:: Task list ::
(a) In the rail freight talk page, copy everything from "JANNA CHERNETZ, VINCENT" down to "moved by truck.", substituting "road" for "truck".
(b) Render this sentence from the rail freight talk page in Spanish: "This study evaluated numerous alternatives for the improvement of transportation capacity and operation."

:: Exercise text ::
========================

Talk:Rail freight transportation in New York City and Long Island

Latest comment: 6 years ago by InternetArchiveBot in topic External links modified


The Hudson edit

Thanks for the very careful recent edits, but I'd quibble about one point. Most of what is written about this issue refers to the Hudson as the barrier. In fact much of the Hudson (i.e. up to Albany) is an obstacle, not just the North River section. I've added a mention of North River under History. --agr (talk) 21:42, 2 January 2012 (UTC)Reply


Map edit

Here is a map that might be useful with some edits: File:Railway map around New York City.png. --agr (talk) 20:38, 23 March 2012 (UTC)Reply

Bridging the Hudson edit

Various proposals were made to bridge the Hudson between Hudson County and Manhattan: namely, in 1890 between Hoboken and 23rd Street, and later between North Hudson and West 60s. The construction of piers in the river and/or lack of space to build approaches high enough for a suspension bridge, plus the unwillingness of competing railroads to share the enormous cost, made the project prohibitive. ref: http://babel.hathitrust.org/cgi/pt?id=pur1.32754082240767;num=3;seq=3;view=1up Djflem (talk) 14:55, 19 November 2012 (UTC)Reply

2016 report edit

"Report Card for New Jersey's Infrastructure" (PDF). American Society of Civil Engineers. 2016. Retrieved 20 January 2017. "A particularly important portion of New Jersey's freight rail network is into and out of the Port of New York and New Jersey. The network is far better developed and better connected to the national rail network west of the Hudson River in New Jersey than it is east of the Hudson River in New York. Critical rail connections to the eas wwt-of-Hudson market are remote, inefficient, or have capacity restrictions. The result is that the region is overwhelmingly dependent on trucks for moving freight across congested chokepoints to and from the east-of-Hudson counties. Consequently, highways in both States leading to and serving the east-of-Hudson counties, and the communities they traverse, experience the greatest proportion of surface freight transport impacts, and freight shippers, receivers, and carriers throughoutthe region suffer the acute and chronic negative effects of growing highway congestion. This freight-related traffic congestion inconveniences everyone involved and inflicts environmental and economic costs on the region.To improve the movement of freight in the Port region the Federal Highway Administration (FHWA) and the Port Authority of New York and New Jersey prepared a Tier I Environmental Impact Statement for the Cross Harbor Freight Program. This study evaluated numerous alternatives for the improvement of transportation capacity and operation. After a review of public and agency comments the FHWA released the Tier I Record of Decision (ROD) in January 2016. It identified two Preferred Alternatives – the Enhanced Railcar Float Alternative and the Rail Tunnel Alternative – for additional review in a Tier II EIS. As stated in the ROD, "Tier II will include analyses based on engineering designs and site-specific effects, development of site-specific mitigation measure, and cost estimates, as appropriate."

1.8% edit

JANNA CHERNETZ, VINCENT PELLECCHIA (February 3, 2017). "Traffic Problems in Fort Lee? It's Because Freight Trains Can't Get to New York". Tri State Transportation Campaign. Retrieved 5 February 2017. While almost 40 percent of U.S. intercity freight moves by rail, in New York City and its surrounding counties, it's only 1.8 percent. And it's not just New York that feels the impact: over 90 percent of freight that crosses the Hudson River is moved by truck.

ASCE report card 2017 edit

"Infrastructure Report Card". American Society of Civil Engineers. April 2017. Retrieved 10 April 2017.

========================

Camera calibration data:
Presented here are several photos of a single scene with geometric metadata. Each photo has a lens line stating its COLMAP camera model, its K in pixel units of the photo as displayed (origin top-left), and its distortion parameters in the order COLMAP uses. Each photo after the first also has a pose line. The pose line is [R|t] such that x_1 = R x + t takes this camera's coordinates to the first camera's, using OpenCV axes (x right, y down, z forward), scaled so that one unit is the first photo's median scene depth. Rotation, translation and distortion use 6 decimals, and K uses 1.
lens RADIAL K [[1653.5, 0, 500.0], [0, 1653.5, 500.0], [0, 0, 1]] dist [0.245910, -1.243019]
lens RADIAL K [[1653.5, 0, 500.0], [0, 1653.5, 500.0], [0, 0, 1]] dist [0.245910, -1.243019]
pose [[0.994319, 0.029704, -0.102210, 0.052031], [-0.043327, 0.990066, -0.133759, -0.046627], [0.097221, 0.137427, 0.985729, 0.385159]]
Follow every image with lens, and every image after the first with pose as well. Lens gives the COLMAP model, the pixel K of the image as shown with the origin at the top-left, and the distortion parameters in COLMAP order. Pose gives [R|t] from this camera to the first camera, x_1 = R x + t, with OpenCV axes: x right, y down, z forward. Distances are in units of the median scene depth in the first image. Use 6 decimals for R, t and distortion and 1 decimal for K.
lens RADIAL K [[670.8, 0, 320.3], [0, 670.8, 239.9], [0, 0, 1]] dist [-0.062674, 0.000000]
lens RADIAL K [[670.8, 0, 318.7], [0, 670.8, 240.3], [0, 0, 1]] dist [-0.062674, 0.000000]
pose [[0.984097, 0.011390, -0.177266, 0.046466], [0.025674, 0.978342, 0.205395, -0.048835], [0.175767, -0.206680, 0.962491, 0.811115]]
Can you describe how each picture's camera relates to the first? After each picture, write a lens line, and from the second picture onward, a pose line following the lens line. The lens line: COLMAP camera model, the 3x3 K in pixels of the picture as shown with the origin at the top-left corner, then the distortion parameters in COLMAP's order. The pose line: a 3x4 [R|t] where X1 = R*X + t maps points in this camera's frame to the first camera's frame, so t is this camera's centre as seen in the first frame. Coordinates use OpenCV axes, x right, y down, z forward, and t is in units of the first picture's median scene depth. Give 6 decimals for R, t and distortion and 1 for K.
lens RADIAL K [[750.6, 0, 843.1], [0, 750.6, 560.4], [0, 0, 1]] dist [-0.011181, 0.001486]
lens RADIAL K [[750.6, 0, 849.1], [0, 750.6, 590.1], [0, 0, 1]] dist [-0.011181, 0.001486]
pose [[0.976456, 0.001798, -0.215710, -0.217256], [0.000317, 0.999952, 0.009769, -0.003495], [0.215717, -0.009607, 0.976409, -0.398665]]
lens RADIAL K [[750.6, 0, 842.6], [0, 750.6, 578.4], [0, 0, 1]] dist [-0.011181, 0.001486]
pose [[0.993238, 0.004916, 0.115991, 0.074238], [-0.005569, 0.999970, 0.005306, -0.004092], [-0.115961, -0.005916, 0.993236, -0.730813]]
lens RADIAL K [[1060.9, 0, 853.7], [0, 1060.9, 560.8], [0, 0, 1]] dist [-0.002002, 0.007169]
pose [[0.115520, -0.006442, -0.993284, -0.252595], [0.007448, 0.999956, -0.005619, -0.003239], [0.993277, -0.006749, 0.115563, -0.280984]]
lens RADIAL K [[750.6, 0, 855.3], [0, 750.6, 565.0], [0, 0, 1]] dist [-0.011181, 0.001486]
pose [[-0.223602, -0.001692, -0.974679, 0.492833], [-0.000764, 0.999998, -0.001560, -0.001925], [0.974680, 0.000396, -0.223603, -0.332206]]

========================

:: Results of the tasks ::
(a)
JANNA CHERNETZ, VINCENT PELLECCHIA (February 3, 2017). "Traffic Problems in Fort Lee? It's Because Freight Trains Can't Get to New York". Tri State Transportation Campaign. Retrieved 5 February 2017. While almost 40 percent of U.S. intercity freight moves by rail, in New York City and its surrounding counties, it's only 1.8 percent. And it's not just New York that feels the impact: over 90 percent of freight that crosses the Hudson River is moved by road.

(b) Este estudio evaluó numerosas alternativas para la mejora de la capacidad y el funcionamiento del transporte.